*** Opening of Records for the exercise ***
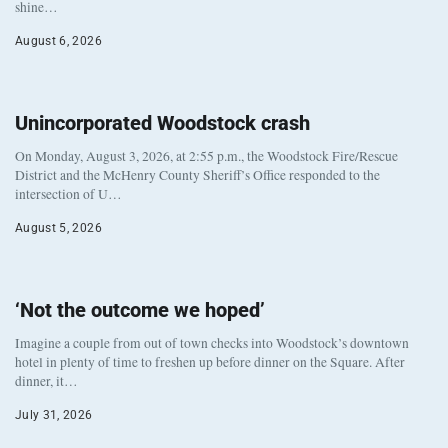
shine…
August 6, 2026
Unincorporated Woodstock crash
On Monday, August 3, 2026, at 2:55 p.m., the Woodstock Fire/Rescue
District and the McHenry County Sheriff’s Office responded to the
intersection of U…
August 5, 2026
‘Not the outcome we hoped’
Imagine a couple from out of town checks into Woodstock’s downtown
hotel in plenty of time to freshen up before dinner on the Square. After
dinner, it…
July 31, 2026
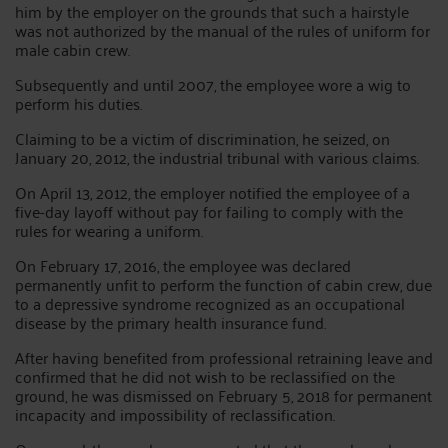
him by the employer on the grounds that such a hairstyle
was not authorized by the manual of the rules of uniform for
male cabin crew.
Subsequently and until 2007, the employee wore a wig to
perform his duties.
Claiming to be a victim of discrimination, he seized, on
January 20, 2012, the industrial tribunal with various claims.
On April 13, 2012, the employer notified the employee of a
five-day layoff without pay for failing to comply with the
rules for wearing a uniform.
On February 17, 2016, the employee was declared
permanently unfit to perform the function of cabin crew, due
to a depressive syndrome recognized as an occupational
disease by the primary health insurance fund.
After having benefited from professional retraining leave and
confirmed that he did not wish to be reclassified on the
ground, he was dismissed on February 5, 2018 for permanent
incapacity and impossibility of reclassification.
*** Close of Records for the exercise ***
Aim of the exercise –
Your answer should consist of the lines above between those holding "Unincorporated Woodstock crash" and "Subsequently and until", inclusive, reproduced word for word and without pictures.

Exercise answer –
Unincorporated Woodstock crash
On Monday, August 3, 2026, at 2:55 p.m., the Woodstock Fire/Rescue
District and the McHenry County Sheriff’s Office responded to the
intersection of U…
August 5, 2026
‘Not the outcome we hoped’
Imagine a couple from out of town checks into Woodstock’s downtown
hotel in plenty of time to freshen up before dinner on the Square. After
dinner, it…
July 31, 2026
him by the employer on the grounds that such a hairstyle
was not authorized by the manual of the rules of uniform for
male cabin crew.
Subsequently and until 2007, the employee wore a wig to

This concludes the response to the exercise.